Скоро на дворе княжеская коляска застучала. Обняв меня отечески, Светлейший со всею свитою уехал. Я побрел в залу. Тем часом солнце уже к закату склонилось. Анета убранная лежала на столе в белом венчальном платье. На грудь ей Светлейший возложил прядь своих волос. Отец Иван с дьячком взошли к вечерней панихиде. Итак, погребальные песнопения огласили стены, слышавшие некогда сладкое пение Анеты.

Долго глядел я на мертвый лик верной моей подруги. Хладное чело дышало спокойствием, но близ строгих уст уже синели смертные тени. В ум мне пришли последние слова Князя. В них чудилась мне некая тайна…

СВЯТАЯ ЕЛЕНА

В июне 1816 года английский бриг «Нью-кестль» подходил к острову Святой Елены. Он вез европейских комиссаров наблюдать за Наполеоном. Их было трое: французский — маркиз Моншенью, австрийский — барон Штюрмер и русский — граф де-Бальмен. Пушечный выстрел поднял их рано с постели; выстрел с острова означал, что там замечено судно.

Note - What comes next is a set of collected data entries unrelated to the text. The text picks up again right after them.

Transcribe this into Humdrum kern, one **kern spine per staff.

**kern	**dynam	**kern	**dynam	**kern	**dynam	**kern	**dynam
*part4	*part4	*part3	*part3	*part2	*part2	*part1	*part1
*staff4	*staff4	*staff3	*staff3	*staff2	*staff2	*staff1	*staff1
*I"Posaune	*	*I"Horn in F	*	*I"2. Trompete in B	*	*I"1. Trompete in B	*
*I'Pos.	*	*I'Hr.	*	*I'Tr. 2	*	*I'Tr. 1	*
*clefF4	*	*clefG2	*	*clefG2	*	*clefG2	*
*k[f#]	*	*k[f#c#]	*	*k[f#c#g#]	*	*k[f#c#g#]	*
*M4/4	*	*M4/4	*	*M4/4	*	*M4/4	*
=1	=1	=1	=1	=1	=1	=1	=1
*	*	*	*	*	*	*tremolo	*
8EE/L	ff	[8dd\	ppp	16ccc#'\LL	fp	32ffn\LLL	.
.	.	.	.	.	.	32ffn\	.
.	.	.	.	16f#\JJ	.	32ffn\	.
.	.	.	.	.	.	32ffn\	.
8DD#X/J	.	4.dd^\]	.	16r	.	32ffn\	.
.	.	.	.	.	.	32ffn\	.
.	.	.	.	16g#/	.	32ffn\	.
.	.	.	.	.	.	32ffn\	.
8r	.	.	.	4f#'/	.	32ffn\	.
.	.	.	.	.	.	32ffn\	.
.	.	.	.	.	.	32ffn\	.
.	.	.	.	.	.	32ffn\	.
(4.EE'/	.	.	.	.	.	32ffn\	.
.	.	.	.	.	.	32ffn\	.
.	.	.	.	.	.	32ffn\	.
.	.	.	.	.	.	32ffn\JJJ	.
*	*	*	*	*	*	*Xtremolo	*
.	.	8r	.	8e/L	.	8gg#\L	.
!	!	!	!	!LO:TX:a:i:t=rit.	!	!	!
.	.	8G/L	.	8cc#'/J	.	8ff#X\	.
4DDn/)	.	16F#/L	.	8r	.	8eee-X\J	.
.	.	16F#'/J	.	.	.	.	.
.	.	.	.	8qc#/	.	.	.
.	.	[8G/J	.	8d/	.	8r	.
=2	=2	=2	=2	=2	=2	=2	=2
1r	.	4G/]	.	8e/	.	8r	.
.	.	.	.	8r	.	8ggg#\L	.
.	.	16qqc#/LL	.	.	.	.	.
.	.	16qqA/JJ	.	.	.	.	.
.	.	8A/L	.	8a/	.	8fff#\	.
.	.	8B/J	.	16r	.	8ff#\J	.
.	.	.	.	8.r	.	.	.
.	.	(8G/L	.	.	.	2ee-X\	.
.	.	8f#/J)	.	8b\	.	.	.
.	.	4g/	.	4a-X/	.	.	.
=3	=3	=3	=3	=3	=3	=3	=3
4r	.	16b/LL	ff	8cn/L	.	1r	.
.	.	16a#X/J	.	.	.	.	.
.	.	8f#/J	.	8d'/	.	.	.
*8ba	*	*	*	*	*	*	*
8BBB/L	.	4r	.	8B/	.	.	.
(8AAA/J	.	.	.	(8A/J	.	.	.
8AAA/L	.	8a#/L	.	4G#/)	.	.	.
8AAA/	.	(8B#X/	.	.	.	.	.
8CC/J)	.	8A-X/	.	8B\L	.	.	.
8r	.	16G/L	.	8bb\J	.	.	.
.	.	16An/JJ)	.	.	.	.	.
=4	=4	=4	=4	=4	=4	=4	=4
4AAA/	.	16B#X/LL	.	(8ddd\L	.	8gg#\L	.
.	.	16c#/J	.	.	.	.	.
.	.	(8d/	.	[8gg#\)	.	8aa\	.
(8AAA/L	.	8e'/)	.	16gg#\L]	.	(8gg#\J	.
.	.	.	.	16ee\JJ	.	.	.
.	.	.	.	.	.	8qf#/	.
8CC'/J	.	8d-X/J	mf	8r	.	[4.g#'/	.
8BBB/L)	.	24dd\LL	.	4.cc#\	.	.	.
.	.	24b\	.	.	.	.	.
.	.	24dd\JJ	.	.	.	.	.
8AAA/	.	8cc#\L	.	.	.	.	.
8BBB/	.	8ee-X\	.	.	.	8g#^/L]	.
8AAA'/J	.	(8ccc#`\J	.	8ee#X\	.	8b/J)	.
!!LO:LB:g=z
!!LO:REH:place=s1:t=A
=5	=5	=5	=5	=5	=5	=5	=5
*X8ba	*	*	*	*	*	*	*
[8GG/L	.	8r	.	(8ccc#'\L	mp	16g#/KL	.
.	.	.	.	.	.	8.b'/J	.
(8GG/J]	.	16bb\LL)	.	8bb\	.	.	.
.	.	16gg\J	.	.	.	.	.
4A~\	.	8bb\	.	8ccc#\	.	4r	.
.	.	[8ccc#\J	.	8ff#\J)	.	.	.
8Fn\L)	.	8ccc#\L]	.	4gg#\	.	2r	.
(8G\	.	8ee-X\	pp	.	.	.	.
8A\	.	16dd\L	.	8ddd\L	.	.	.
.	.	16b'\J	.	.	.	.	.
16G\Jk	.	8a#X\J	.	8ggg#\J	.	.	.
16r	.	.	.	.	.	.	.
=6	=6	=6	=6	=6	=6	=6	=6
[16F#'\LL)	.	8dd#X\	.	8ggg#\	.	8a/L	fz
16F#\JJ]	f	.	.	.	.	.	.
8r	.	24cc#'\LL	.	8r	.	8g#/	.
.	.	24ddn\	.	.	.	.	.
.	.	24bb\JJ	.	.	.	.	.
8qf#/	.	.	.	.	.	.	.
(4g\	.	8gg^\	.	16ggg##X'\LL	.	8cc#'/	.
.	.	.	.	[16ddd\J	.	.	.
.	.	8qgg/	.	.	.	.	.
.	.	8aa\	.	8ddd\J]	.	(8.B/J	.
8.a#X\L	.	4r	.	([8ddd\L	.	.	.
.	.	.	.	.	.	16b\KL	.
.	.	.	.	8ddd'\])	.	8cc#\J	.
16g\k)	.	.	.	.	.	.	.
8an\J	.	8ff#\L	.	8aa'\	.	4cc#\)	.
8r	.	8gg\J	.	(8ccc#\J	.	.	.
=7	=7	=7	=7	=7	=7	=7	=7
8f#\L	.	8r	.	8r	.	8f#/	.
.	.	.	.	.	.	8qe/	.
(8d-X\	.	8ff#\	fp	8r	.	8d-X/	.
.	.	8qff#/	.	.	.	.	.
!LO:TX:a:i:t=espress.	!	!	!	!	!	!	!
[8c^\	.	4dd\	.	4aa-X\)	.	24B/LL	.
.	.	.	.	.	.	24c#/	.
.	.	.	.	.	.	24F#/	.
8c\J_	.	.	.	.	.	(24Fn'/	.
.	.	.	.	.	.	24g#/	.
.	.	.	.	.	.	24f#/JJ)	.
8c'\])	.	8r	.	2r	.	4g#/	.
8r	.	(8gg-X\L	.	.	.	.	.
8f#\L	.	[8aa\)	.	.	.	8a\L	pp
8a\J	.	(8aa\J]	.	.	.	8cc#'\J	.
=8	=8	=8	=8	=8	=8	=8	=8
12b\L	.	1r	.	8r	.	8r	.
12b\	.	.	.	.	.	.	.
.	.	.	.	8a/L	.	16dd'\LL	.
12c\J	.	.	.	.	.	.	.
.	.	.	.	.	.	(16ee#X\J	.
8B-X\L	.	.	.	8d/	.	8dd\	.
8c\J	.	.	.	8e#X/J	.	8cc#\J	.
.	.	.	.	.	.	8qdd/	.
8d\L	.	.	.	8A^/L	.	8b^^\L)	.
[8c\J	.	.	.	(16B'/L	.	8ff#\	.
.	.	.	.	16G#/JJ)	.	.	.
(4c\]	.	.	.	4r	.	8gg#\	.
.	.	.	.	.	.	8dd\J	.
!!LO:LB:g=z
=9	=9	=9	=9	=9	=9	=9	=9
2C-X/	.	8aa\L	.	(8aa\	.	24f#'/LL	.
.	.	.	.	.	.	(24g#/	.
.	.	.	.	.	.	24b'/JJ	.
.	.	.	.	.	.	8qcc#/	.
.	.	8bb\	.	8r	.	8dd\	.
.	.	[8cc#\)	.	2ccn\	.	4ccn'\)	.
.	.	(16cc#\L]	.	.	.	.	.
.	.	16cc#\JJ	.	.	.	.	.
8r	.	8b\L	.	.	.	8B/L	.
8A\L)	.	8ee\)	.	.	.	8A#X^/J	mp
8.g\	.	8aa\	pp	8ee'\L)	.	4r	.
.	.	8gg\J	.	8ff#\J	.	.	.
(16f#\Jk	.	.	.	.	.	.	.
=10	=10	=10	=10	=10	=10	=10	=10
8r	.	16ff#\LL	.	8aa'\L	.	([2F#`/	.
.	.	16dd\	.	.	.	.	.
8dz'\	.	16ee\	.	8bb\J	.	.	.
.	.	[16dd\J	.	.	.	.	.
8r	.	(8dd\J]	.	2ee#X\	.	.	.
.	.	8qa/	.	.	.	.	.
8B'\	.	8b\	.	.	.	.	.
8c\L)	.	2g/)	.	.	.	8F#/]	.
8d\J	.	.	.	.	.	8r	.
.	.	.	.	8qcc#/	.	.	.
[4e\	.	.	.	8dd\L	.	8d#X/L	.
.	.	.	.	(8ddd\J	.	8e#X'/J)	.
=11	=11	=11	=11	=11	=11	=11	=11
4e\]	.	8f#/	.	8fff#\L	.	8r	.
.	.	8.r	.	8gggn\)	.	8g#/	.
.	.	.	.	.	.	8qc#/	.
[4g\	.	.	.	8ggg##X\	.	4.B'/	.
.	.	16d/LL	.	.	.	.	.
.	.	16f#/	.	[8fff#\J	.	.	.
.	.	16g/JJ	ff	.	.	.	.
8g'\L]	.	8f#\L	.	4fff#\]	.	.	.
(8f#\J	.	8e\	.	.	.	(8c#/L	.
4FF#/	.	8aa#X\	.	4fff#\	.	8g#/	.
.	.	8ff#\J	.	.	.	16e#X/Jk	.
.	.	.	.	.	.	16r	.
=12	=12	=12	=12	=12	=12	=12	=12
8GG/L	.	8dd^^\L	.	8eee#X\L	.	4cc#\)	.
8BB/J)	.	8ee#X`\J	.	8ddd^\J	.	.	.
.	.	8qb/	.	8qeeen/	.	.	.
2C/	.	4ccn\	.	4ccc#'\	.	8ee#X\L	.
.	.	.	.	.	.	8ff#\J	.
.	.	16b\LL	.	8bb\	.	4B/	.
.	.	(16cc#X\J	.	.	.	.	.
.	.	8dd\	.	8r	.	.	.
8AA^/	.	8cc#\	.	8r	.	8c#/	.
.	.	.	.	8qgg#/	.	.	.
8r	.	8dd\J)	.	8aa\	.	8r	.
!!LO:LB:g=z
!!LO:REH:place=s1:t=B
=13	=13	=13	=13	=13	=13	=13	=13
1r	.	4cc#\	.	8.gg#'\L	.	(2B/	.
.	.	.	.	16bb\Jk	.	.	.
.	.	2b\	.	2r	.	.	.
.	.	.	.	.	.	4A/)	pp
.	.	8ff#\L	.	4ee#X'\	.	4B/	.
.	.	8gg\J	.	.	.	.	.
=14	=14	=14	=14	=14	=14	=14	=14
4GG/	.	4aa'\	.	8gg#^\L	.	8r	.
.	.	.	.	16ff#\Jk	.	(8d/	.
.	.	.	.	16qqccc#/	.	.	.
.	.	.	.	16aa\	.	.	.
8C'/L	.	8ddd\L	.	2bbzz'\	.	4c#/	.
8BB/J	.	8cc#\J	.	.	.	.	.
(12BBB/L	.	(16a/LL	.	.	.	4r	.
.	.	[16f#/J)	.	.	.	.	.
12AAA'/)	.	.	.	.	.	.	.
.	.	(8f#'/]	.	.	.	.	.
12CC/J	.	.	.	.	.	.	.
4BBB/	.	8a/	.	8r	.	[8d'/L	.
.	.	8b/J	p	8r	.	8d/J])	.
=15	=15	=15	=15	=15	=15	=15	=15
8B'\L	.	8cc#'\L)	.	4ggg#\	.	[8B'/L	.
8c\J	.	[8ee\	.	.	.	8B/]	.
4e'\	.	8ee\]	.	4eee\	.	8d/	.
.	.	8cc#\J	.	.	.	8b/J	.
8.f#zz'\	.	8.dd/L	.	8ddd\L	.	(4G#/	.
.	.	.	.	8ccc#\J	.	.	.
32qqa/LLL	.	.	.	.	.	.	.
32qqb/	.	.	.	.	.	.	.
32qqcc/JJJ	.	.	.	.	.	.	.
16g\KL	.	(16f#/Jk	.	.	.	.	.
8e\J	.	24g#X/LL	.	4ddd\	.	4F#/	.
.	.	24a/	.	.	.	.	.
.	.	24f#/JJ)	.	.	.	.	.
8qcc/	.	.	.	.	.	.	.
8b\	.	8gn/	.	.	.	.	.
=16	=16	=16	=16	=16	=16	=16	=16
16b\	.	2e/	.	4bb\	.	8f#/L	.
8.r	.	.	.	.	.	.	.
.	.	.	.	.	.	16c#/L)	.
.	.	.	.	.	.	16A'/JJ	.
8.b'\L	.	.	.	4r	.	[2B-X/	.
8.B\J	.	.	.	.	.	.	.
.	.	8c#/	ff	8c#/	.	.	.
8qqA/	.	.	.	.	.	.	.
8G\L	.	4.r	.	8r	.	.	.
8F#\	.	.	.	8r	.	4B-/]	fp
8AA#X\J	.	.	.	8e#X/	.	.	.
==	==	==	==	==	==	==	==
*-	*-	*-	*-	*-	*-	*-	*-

Комиссары молча глядели с палубы на обрывистые громады черных скал.

— Мрачная картина, — сказал маркиз, краснолицый старик с носом попугая. По болтливости и пестроте костюма он вообще напоминал эту птицу. Сходству помогал маленький какаду, сидевший на плече его: маркиз любил попугаев.

Штюрмер, сухощавый и сдержанный дипломат в очках, поджал осторожно губы:

— Это не остров, а гроб.

— Бедный Наполеон, — вздохнул кудрявый граф де-Бальмен. Он был еще очень молод и походил на балованного ребенка.

— Вы жалеете Бонапарта, пожалейте лучше себя и нас, — возразил маркиз. — Бонапарт получил должное по заслугам, а чем виноваты мы?

Штюрмер и де-Бальмен слушали молча, один с презрительной, другой с лукавой улыбкой: красноречие маркиза успело им надоесть.

Корабль обогнул Менденскую батарею; в прорезе узкой скалы явился город Джемстоун.

— Город в ущелье, какой ужас! Здесь можно умереть от одной жары.

— Осмелюсь доложить вашей светлости, — вмешался капитан, — остров не так суров, как кажется нам отсюда. Там дачи, много зелени, водопад.

— Наконец, там, вероятно, водятся попугаи, — добавил с усмешкой барон Штюрмер.